### Instructions for the task
In the copy, keep every word of the data below and none of its pictures.

##### Task inputs #####

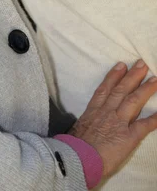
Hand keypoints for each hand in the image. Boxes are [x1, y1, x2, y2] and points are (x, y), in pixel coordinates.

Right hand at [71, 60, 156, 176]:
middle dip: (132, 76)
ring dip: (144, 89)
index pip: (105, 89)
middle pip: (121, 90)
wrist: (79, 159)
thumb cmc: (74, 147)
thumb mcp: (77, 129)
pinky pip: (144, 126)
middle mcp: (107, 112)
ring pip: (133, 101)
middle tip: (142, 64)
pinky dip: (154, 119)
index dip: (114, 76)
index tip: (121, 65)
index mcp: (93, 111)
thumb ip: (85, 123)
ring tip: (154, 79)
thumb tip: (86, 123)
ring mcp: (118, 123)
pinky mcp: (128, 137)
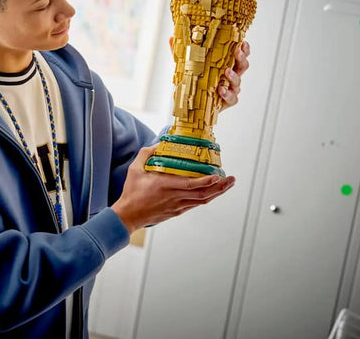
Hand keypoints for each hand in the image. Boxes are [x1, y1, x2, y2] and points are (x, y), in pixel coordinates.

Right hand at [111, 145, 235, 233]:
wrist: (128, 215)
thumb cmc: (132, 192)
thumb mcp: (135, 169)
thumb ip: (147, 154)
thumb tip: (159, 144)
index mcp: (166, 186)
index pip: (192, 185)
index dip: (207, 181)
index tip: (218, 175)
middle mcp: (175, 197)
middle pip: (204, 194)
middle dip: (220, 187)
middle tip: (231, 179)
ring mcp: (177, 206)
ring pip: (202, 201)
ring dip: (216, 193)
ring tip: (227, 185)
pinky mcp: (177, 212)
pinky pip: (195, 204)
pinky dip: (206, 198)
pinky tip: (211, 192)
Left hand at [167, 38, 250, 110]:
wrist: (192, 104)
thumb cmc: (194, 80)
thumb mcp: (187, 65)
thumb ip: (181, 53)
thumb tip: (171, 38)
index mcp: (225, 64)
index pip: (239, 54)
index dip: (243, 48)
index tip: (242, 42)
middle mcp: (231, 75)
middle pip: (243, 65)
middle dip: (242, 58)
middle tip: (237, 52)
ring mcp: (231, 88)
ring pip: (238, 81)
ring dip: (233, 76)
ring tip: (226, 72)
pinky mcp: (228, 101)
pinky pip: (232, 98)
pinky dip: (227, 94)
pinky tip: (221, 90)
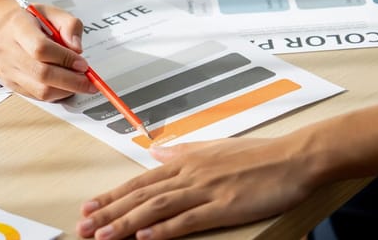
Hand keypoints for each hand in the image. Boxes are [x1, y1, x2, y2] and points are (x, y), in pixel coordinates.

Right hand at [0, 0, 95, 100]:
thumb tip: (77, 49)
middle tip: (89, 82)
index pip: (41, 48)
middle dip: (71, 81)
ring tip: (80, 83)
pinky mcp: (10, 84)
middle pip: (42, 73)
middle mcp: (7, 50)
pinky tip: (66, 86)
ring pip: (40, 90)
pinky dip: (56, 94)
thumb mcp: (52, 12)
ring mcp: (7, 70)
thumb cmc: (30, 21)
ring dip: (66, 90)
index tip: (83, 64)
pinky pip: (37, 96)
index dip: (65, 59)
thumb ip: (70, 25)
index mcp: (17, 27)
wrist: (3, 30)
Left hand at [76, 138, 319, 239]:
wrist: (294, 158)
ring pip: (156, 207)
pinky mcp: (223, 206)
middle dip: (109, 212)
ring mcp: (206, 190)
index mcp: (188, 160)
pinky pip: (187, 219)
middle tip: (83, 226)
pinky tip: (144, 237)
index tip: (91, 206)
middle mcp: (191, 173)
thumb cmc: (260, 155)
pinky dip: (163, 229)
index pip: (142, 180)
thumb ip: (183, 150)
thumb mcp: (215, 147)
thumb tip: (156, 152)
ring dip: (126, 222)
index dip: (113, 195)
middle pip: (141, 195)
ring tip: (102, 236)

#####

### Response box
Hand keypoints for each hand in the image. Boxes are [x1, y1, x2, y2] and points are (x, y), in pixel coordinates.

Right hand at [71, 60, 156, 176]:
middle dip: (132, 76)
ring dip: (144, 89)
index pip: (105, 89)
middle pip: (121, 90)
wrist: (79, 159)
thumb cmc: (74, 147)
thumb mcp: (77, 129)
pinky pip: (144, 126)
middle mcp: (107, 112)
ring pip: (133, 101)
middle tip: (142, 64)
pinky dip: (154, 119)
index dip: (114, 76)
index tip: (121, 65)
index mcp: (93, 111)
thumb ip: (85, 123)
ring tip: (154, 79)
thumb tip: (86, 123)
ring mcp: (118, 123)
pinky mcp: (128, 137)
Hand keypoints for each hand in the image. Boxes are [x1, y1, x2, y2] and points are (x, y), in pixel coordinates.

Right hand at [111, 145, 235, 233]:
wrist: (128, 215)
thumb cmc: (132, 192)
thumb mcp: (135, 169)
thumb ip: (147, 154)
thumb tip: (159, 144)
index mcp: (166, 186)
index pip: (192, 185)
index dip: (207, 181)
index tip: (218, 175)
middle mcp: (175, 197)
middle pip: (204, 194)
middle dip: (220, 187)
middle tip: (231, 179)
ring mcp: (177, 206)
ring pip: (202, 201)
ring dip: (216, 193)
ring tip: (227, 185)
pinky mcp: (177, 212)
pinky pip: (195, 204)
pinky dip: (206, 198)
pinky tip: (211, 192)
Left hand at [167, 38, 250, 110]:
wrist: (192, 104)
thumb cmc: (194, 80)
thumb mcp: (187, 65)
thumb ip: (181, 53)
thumb tip: (171, 38)
index mcp: (225, 64)
index pip: (239, 54)
index dip: (243, 48)
index tip: (242, 42)
middle mcp: (231, 75)
middle pip: (243, 65)
middle dip: (242, 58)
middle tip: (237, 52)
ring mcp: (231, 88)
ring pip: (238, 81)
ring dip: (233, 76)
ring tip: (226, 72)
pinky mcp: (228, 101)
pinky pip: (232, 98)
pinky dip: (227, 94)
pinky tip: (221, 90)
Hand keypoints for each hand in the image. Boxes are [x1, y1, x2, y2] and points are (x, y), in pixel coordinates.

Right hand at [0, 0, 95, 100]:
thumb tip: (77, 49)
middle tip: (89, 82)
index pip: (41, 48)
middle dip: (71, 81)
ring tip: (80, 83)
pinky mcp: (10, 84)
middle pip: (42, 73)
middle mcp: (7, 50)
pinky tip: (66, 86)
ring pip: (40, 90)
pinky dip: (56, 94)
thumb mcp: (52, 12)
ring mcp: (7, 70)
thumb cmc: (30, 21)
ring dip: (66, 90)
index tip: (83, 64)
pinky pip: (37, 96)
index dip: (65, 59)
thumb ip: (70, 25)
index mcp: (17, 27)
wrist: (3, 30)
Left hand at [76, 138, 319, 239]:
wrist: (294, 158)
ring pip: (156, 207)
pinky mcp: (223, 206)
middle dip: (109, 212)
ring mcp: (206, 190)
index mcp: (188, 160)
pinky pip: (187, 219)
middle tip: (83, 226)
pinky tip: (144, 237)
index tip: (91, 206)
middle mcp: (191, 173)
thumb cmc: (260, 155)
pinky dip: (163, 229)
index pip: (142, 180)
thumb ip: (183, 150)
thumb mcp: (215, 147)
thumb tip: (156, 152)
ring dip: (126, 222)
index dip: (113, 195)
middle pip: (141, 195)
ring tip: (102, 236)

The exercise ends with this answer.